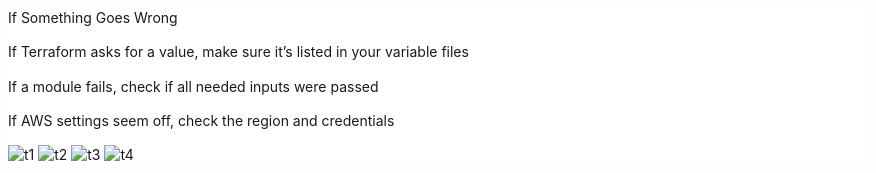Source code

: If Something Goes Wrong

If Terraform asks for a value, make sure it’s listed in your variable files

If a module fails, check if all needed inputs were passed

If AWS settings seem off, check the region and credentials


<img width="860" alt="t1" src="https://github.com/user-attachments/assets/60aa8410-6e4d-4291-ad10-686d8e187d28" />

<img width="888" alt="t2" src="https://github.com/user-attachments/assets/5df08707-44c8-44d0-9844-5af28bb4a9a3" />

<img width="897" alt="t3" src="https://github.com/user-attachments/assets/172cbefa-bb72-48b1-a16e-520a7a42a3b3" />

<img width="920" alt="t4" src="https://github.com/user-attachments/assets/fbf9792f-03e5-4f28-a26e-18aac60bd12d" />

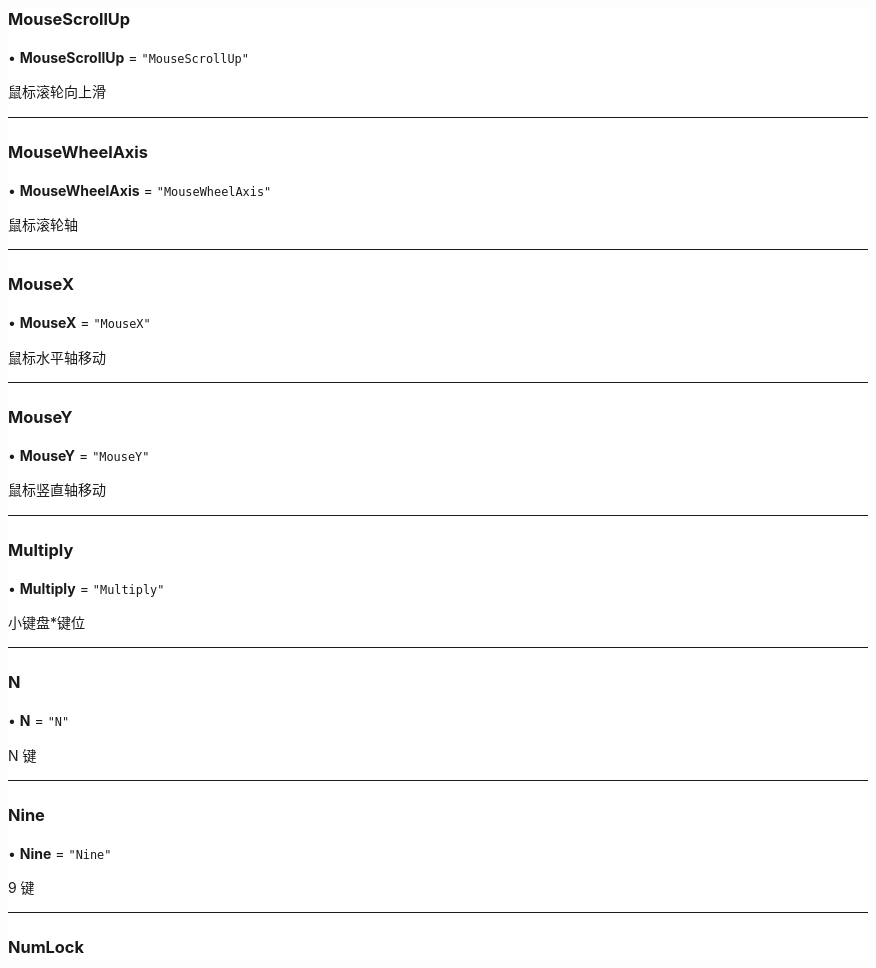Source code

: 
### MouseScrollUp

• **MouseScrollUp** = `"MouseScrollUp"`

鼠标滚轮向上滑

---

### MouseWheelAxis

• **MouseWheelAxis** = `"MouseWheelAxis"`

鼠标滚轮轴

---

### MouseX

• **MouseX** = `"MouseX"`

鼠标水平轴移动

---

### MouseY

• **MouseY** = `"MouseY"`

鼠标竖直轴移动

---

### Multiply

• **Multiply** = `"Multiply"`

小键盘\*键位

---

### N

• **N** = `"N"`

N 键

---

### Nine

• **Nine** = `"Nine"`

9 键

---

### NumLock
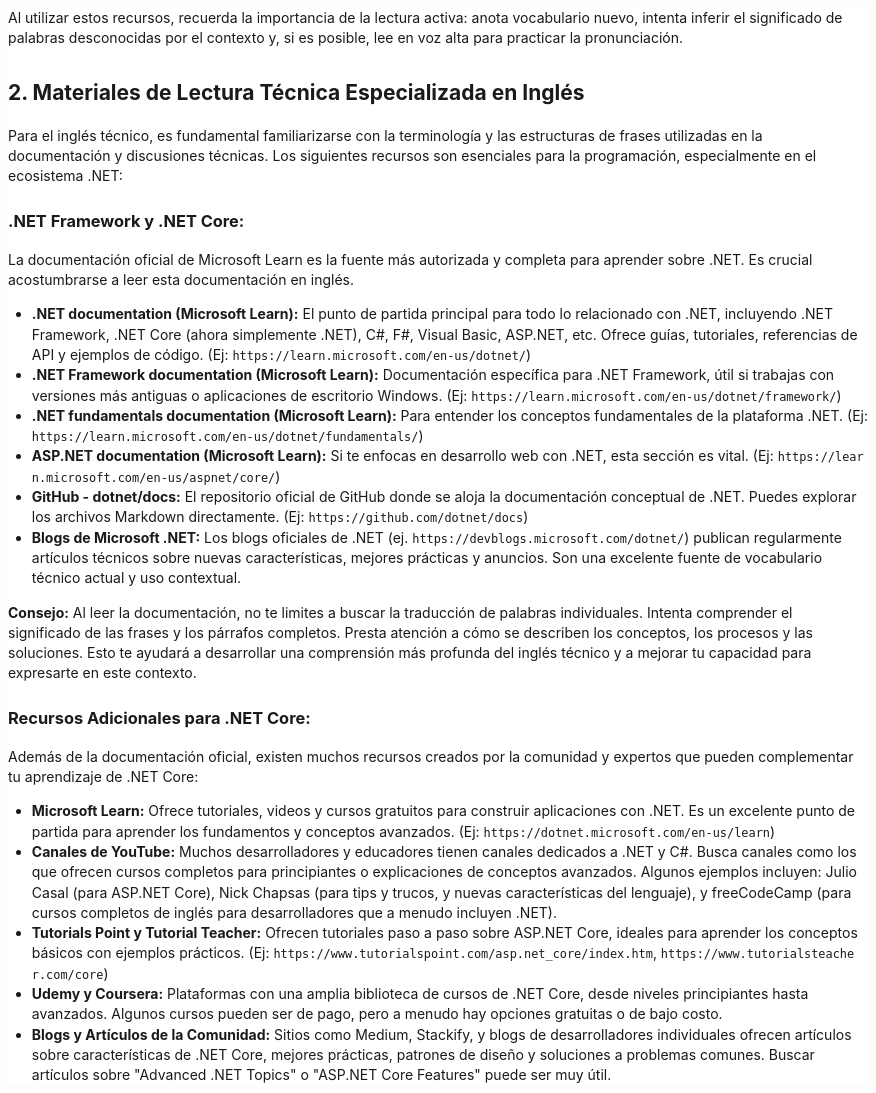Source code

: Al utilizar estos recursos, recuerda la importancia de la lectura activa: anota vocabulario nuevo, intenta inferir el significado de palabras desconocidas por el contexto y, si es posible, lee en voz alta para practicar la pronunciación.



## 2. Materiales de Lectura Técnica Especializada en Inglés

Para el inglés técnico, es fundamental familiarizarse con la terminología y las estructuras de frases utilizadas en la documentación y discusiones técnicas. Los siguientes recursos son esenciales para la programación, especialmente en el ecosistema .NET:

### .NET Framework y .NET Core:

La documentación oficial de Microsoft Learn es la fuente más autorizada y completa para aprender sobre .NET. Es crucial acostumbrarse a leer esta documentación en inglés.

*   **.NET documentation (Microsoft Learn):** El punto de partida principal para todo lo relacionado con .NET, incluyendo .NET Framework, .NET Core (ahora simplemente .NET), C#, F#, Visual Basic, ASP.NET, etc. Ofrece guías, tutoriales, referencias de API y ejemplos de código. (Ej: `https://learn.microsoft.com/en-us/dotnet/`)
*   **.NET Framework documentation (Microsoft Learn):** Documentación específica para .NET Framework, útil si trabajas con versiones más antiguas o aplicaciones de escritorio Windows. (Ej: `https://learn.microsoft.com/en-us/dotnet/framework/`)
*   **.NET fundamentals documentation (Microsoft Learn):** Para entender los conceptos fundamentales de la plataforma .NET. (Ej: `https://learn.microsoft.com/en-us/dotnet/fundamentals/`)
*   **ASP.NET documentation (Microsoft Learn):** Si te enfocas en desarrollo web con .NET, esta sección es vital. (Ej: `https://learn.microsoft.com/en-us/aspnet/core/`)
*   **GitHub - dotnet/docs:** El repositorio oficial de GitHub donde se aloja la documentación conceptual de .NET. Puedes explorar los archivos Markdown directamente. (Ej: `https://github.com/dotnet/docs`)
*   **Blogs de Microsoft .NET:** Los blogs oficiales de .NET (ej. `https://devblogs.microsoft.com/dotnet/`) publican regularmente artículos técnicos sobre nuevas características, mejores prácticas y anuncios. Son una excelente fuente de vocabulario técnico actual y uso contextual.

**Consejo:** Al leer la documentación, no te limites a buscar la traducción de palabras individuales. Intenta comprender el significado de las frases y los párrafos completos. Presta atención a cómo se describen los conceptos, los procesos y las soluciones. Esto te ayudará a desarrollar una comprensión más profunda del inglés técnico y a mejorar tu capacidad para expresarte en este contexto.



### Recursos Adicionales para .NET Core:

Además de la documentación oficial, existen muchos recursos creados por la comunidad y expertos que pueden complementar tu aprendizaje de .NET Core:

*   **Microsoft Learn:** Ofrece tutoriales, videos y cursos gratuitos para construir aplicaciones con .NET. Es un excelente punto de partida para aprender los fundamentos y conceptos avanzados. (Ej: `https://dotnet.microsoft.com/en-us/learn`)
*   **Canales de YouTube:** Muchos desarrolladores y educadores tienen canales dedicados a .NET y C#. Busca canales como los que ofrecen cursos completos para principiantes o explicaciones de conceptos avanzados. Algunos ejemplos incluyen: Julio Casal (para ASP.NET Core), Nick Chapsas (para tips y trucos, y nuevas características del lenguaje), y freeCodeCamp (para cursos completos de inglés para desarrolladores que a menudo incluyen .NET).
*   **Tutorials Point y Tutorial Teacher:** Ofrecen tutoriales paso a paso sobre ASP.NET Core, ideales para aprender los conceptos básicos con ejemplos prácticos. (Ej: `https://www.tutorialspoint.com/asp.net_core/index.htm`, `https://www.tutorialsteacher.com/core`)
*   **Udemy y Coursera:** Plataformas con una amplia biblioteca de cursos de .NET Core, desde niveles principiantes hasta avanzados. Algunos cursos pueden ser de pago, pero a menudo hay opciones gratuitas o de bajo costo.
*   **Blogs y Artículos de la Comunidad:** Sitios como Medium, Stackify, y blogs de desarrolladores individuales ofrecen artículos sobre características de .NET Core, mejores prácticas, patrones de diseño y soluciones a problemas comunes. Buscar artículos sobre "Advanced .NET Topics" o "ASP.NET Core Features" puede ser muy útil.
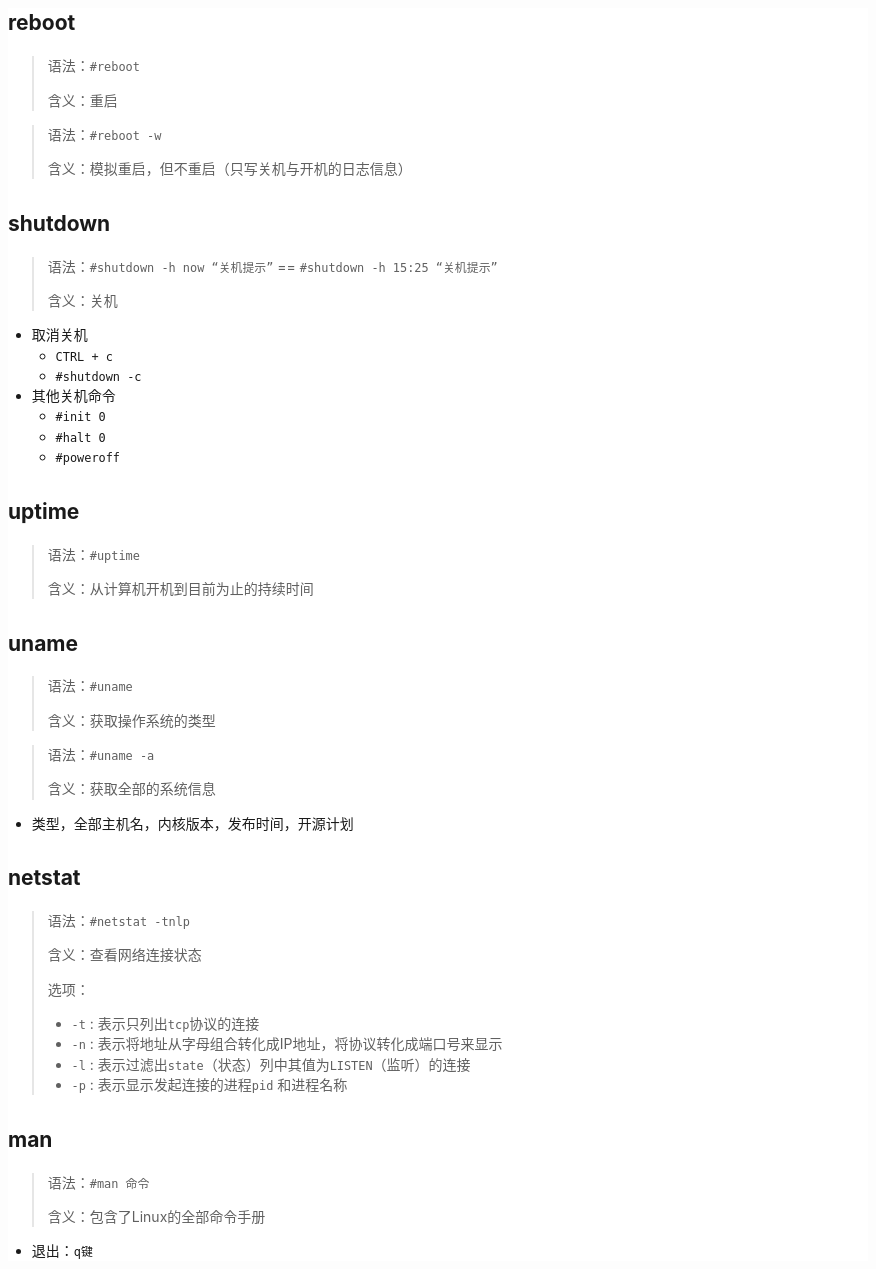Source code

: ## reboot

> 语法：`#reboot`
>
> 含义：重启

> 语法：`#reboot -w`
>
> 含义：模拟重启，但不重启（只写关机与开机的日志信息）

## shutdown

> 语法：`#shutdown -h now “关机提示”`  ==  `#shutdown -h 15:25 “关机提示”`
>
> 含义：关机

* 取消关机
  * `CTRL + c`
  * `#shutdown -c`
* 其他关机命令
  * `#init 0`
  * `#halt 0`
  * `#poweroff`

## uptime

> 语法：`#uptime`
>
> 含义：从计算机开机到目前为止的持续时间

## uname

> 语法：`#uname`
>
> 含义：获取操作系统的类型

> 语法：`#uname -a`
>
> 含义：获取全部的系统信息

* 类型，全部主机名，内核版本，发布时间，开源计划

## netstat

> 语法：`#netstat -tnlp`
>
> 含义：查看网络连接状态
>
> 选项：
>
> * `-t` : 表示只列出`tcp`协议的连接
> * `-n` : 表示将地址从字母组合转化成IP地址，将协议转化成端口号来显示
> * `-l` : 表示过滤出`state`（状态）列中其值为`LISTEN`（监听）的连接
> * `-p` : 表示显示发起连接的进程`pid` 和进程名称

## man

> 语法：`#man 命令`
>
> 含义：包含了Linux的全部命令手册

* 退出：`q键`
********************
Lütfen yukarıdaki listede "(Microsoft Learn):** El" geçen satırla açılıp "(Microsoft Learn):** Si" geçen satırla kapanan bölümü, her iki uç satır da dahil olmak üzere, hiçbir değişiklik yapmadan kopyala.

*   **.NET documentation (Microsoft Learn):** El punto de partida principal para todo lo relacionado con .NET, incluyendo .NET Framework, .NET Core (ahora simplemente .NET), C#, F#, Visual Basic, ASP.NET, etc. Ofrece guías, tutoriales, referencias de API y ejemplos de código. (Ej: `https://learn.microsoft.com/en-us/dotnet/`)
*   **.NET Framework documentation (Microsoft Learn):** Documentación específica para .NET Framework, útil si trabajas con versiones más antiguas o aplicaciones de escritorio Windows. (Ej: `https://learn.microsoft.com/en-us/dotnet/framework/`)
*   **.NET fundamentals documentation (Microsoft Learn):** Para entender los conceptos fundamentales de la plataforma .NET. (Ej: `https://learn.microsoft.com/en-us/dotnet/fundamentals/`)
*   **ASP.NET documentation (Microsoft Learn):** Si te enfocas en desarrollo web con .NET, esta sección es vital. (Ej: `https://learn.microsoft.com/en-us/aspnet/core/`)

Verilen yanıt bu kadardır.